Chancels
Chancels (cancelli) are screens, often of great beauty and richness, set round an altar, or the choir, or tombs of saints. The original chancels were those which divided the choir from the nave, forming a line of demarcation between the clergy and the laity. Leo III erected a chancel of pure silver, and Stephen IV placed another of the same material round an altar. The second council of Tours enjoined the people not to stand near the altar among the clerks at vigils or mass, because that part of the church which is divided off by chancels is restricted to the use of the singing clerks. Gregory of Tours mentions a chancel in the chord of the apse in San Pancrazio near Rome, and at Santa Sophia, Constantinople. The chancel fenced the entrance to the sanctuary.

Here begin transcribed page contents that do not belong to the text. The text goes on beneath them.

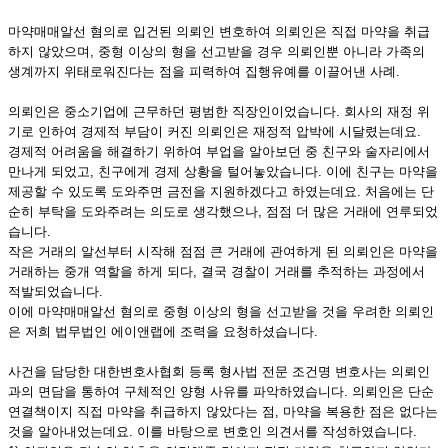
마약매매알선 혐의로 입건된 의뢰인 변호하여 의뢰인은 직접 마약을 취급
하지 않았으며, 중형 이상의 형을 선고받을 경우 의뢰인뿐 아니라 가족의
생계까지 위태로워진다는 점을 피력하여 집행유예를 이끌어낸 사례.
의뢰인은 중소기업에 근무하던 평범한 직장인이었습니다. 회사의 재정 위
기로 인하여 경제적 부담이 커진 의뢰인은 재정적 압박에 시달렸는데요.
경제적 어려움을 해결하기 위하여 부업을 알아보던 중 친구와 술자리에서
만나게 되었고, 친구에게 경제 상황을 털어놓았습니다. 이에 친구는 마약을
제공할 수 있도록 도와주면 금전을 지원하겠다고 하였는데요. 처음에는 단
순히 부탁을 도와주려는 의도로 생각했으나, 점점 더 많은 거래에 연루되었
습니다.
작은 거래의 알선부터 시작해 점점 큰 거래에 관여하게 된 의뢰인은 마약을
거래하는 중개 역할을 하게 되다, 결국 경찰이 거래를 추적하는 과정에서
적발되었습니다.
이에 마약매매알선 혐의로 중형 이상의 형을 선고받을 것을 우려한 의뢰인
은 저희 법무법인 에이앤랩에 조력을 요청하셨습니다.
사건을 담당한 대한변호사협회 등록 형사법 전문 조건명 변호사는 의뢰인
과의 면담을 통하여 구체적인 양형 사유를 파악하였습니다. 의뢰인은 단순
연결책이지 직접 마약을 취급하지 않았다는 점, 마약을 복용한 점은 없다는
것을 알아내었는데요. 이를 바탕으로 변호인 의견서를 작성하였습니다.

The chancel-screens round the choir were called, in Spain, rejas, and elsewhere pectorals, being a wall breast-high at which the faithful communicated and received the palms and ashes when they were distributed. It was identical with the peribolos which was introduced when the hours were first sung in choir during the 4th century. The solid and taller screen does not date earlier than the 12th century. Sometimes the chancels had a balustrade and columns, called regulars, placed at intervals; on these curtains were suspended, so as to resemble the Greek iconostasis; Gregory of Tours notices that they were embroidered and painted with sacred images in France. At certain times in the service these veil-like draperies were drawn back and again closed, unlike the modern custom of leaving the whole vista of the interior and the altar in full view; this utter change from the more ancient idea of seclusion of the sacred mysteries emanated from the Jesuits, contemporaneously with the introduction of the ceremony of benediction, and has resulted in a wholesale destruction of the rood-screens. The latter, which are the true representatives of the primitive chancels, marked the separation between the clergy and laity, and also symbolized the entrance to the Church triumphant. For this reason they were painted, as at Hexham, with figures of saints or with the sentences of the creed, or with the destruction of the dragon, or the Last Judgment. Two of these Screens, of open-work, of the time of Wren, exist at St. Peter's, Cornhill, and All-Hallows the Great, Thames Street, London; while beautiful specimens of lateral choir screens remain at Alby, at Paris, of the 14th century, at Chartres and Amiens, of the 15th century, and of the 13th century at Canterbury. The chancels mostly, however, have shrunk into the mere altar-rail round or in front of the altar, dividing, not as before, the nave from the choir, but the choir from the sanctuary.